8. (SBU) The mood was uglier in parts of Greenpoint, an
informal settlement of corrugated-metal shacks just
outside Kimberley proper where residents, many of them
mixed race, earlier threatened to boycott the election
because of lack of services. Their primary complaint was
the continued use of a single communal "bucket" toilet,
whose description by locals so nauseated the Reporting
Officer that he declined to investigate himself. "I
won?t vote March 1," said a man named August as he
repaired a bed headboard in his yard. "Eleven years
voting and my life is still the same. We?re like
stepladders for the politicians." Other Greenpoint
residents who have moved into new, government-supplied
homes were less agitated but still waiting to finally
get electricity. "I can?t use a television, I can?t use
a fridge, I can?t use an iron kettle," Nick Williams,
64, said while standing outside his ramshackle
convenience store.


9. (SBU) Perhaps the most serious local protest over
services came last year when residents of Roodepan
township in northwest Kimberley blocked streets with
burning tires to protest service cuts to those who
couldn?t pay.
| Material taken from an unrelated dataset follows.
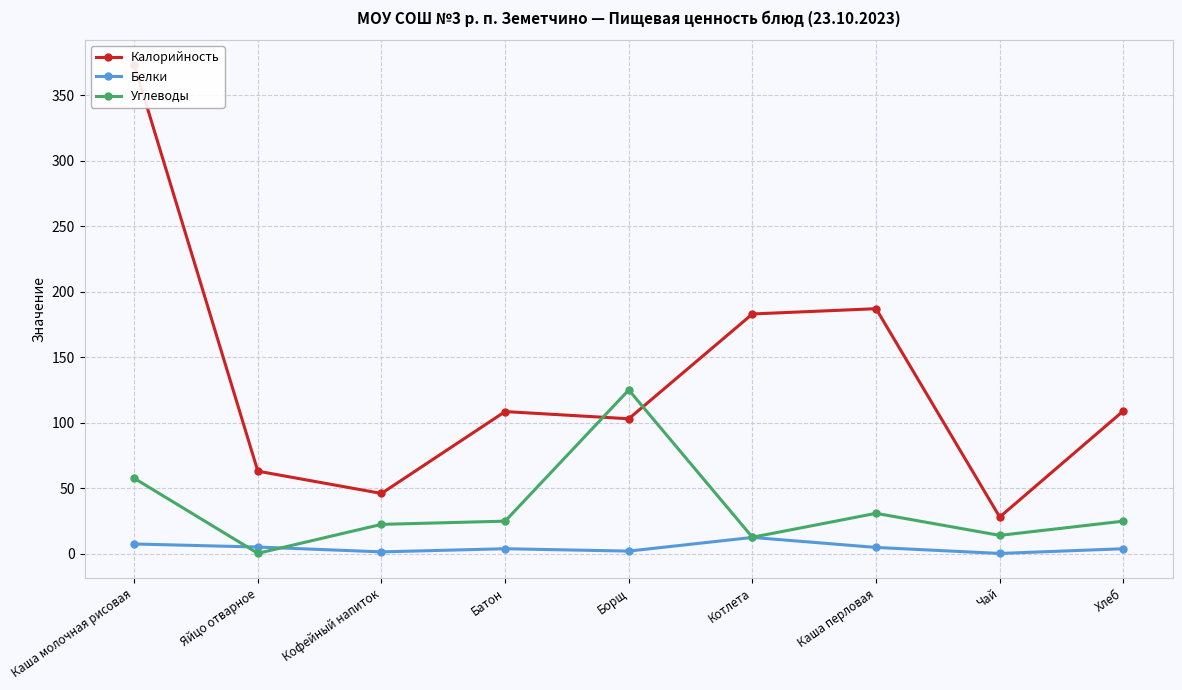

Which series has the largest range (max minus min)?

Калорийность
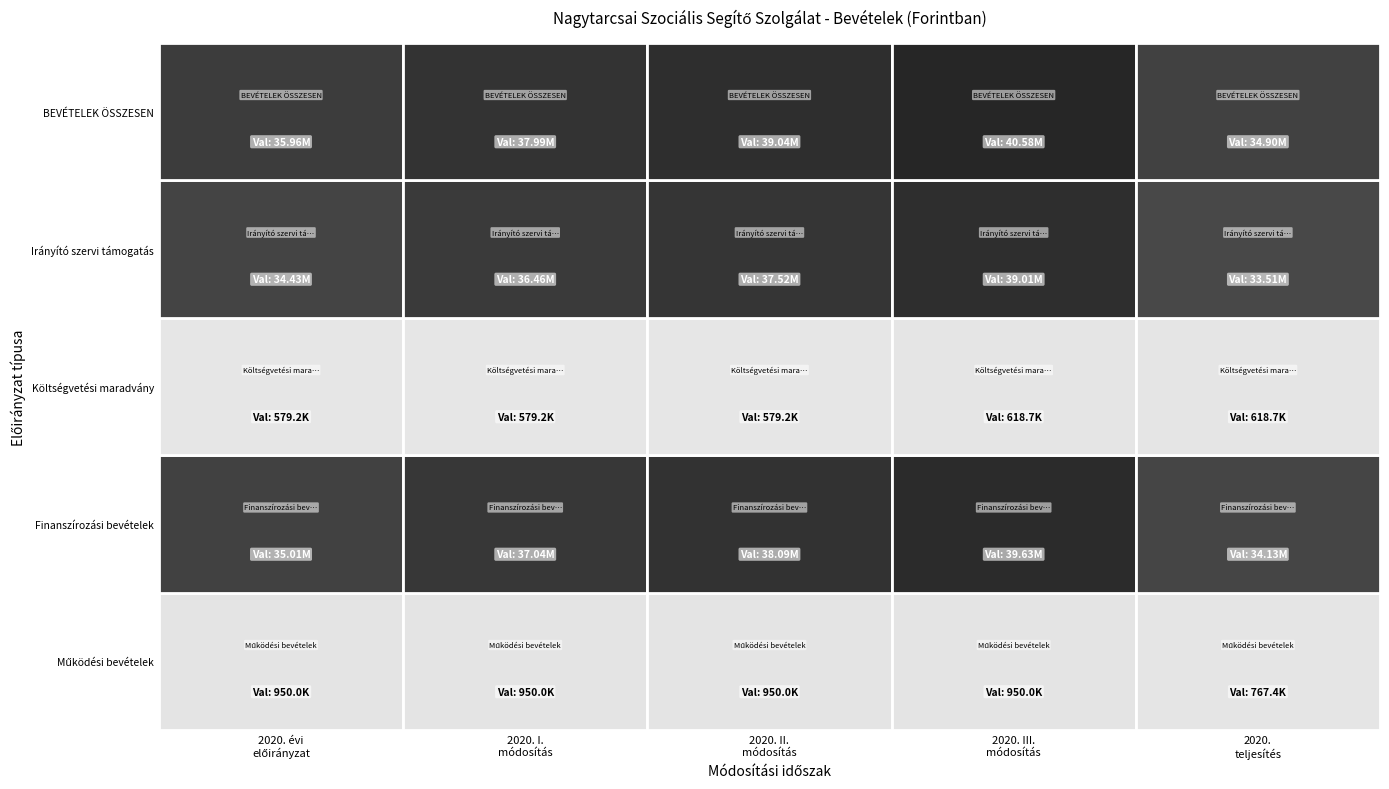

What is the sum of all Működési bevételek values?

4567404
Romeo Ackeer, whose wife is the local ACDP
candidate for municipal council, said he hears lots of
complaints from residents whose electricity and water
have been turned off. "People are sick and tired. They
don?t want to vote." Immanuel Mokallee, a neighborhood
ANC leader whose lovely home includes a veranda lined
with hedges and pink vincas, saw it differently,
pointing to paved roads and a new community multipurpose
center as recent improvements. He said government was
broadening services as fast as its limited resources
allowed.


10. (SBU) Comment: Many of Sol Plaatje municipality?s
neediest people believe the ANC has not been
sufficiently responsive to their requests for improved
services and housing. While this has only rarely led to
protests and does not endanger the ANC?s local political
dominance in the near term, there can be little doubt
that the ANC risks a further erosion of prestige among
an important core constituency should its perceived
performance not improve. End Comment.